- **Exercise directions**
Tell how many lines of the data below have the string "left" in them. Say nothing more.

Items from a dataset:
== Segment start ==

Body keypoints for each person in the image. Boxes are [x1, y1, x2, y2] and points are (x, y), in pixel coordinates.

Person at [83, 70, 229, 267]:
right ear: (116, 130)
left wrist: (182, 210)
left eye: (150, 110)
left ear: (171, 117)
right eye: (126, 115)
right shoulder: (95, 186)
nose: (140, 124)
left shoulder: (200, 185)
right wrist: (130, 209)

== Segment end ==

- **Your response**
4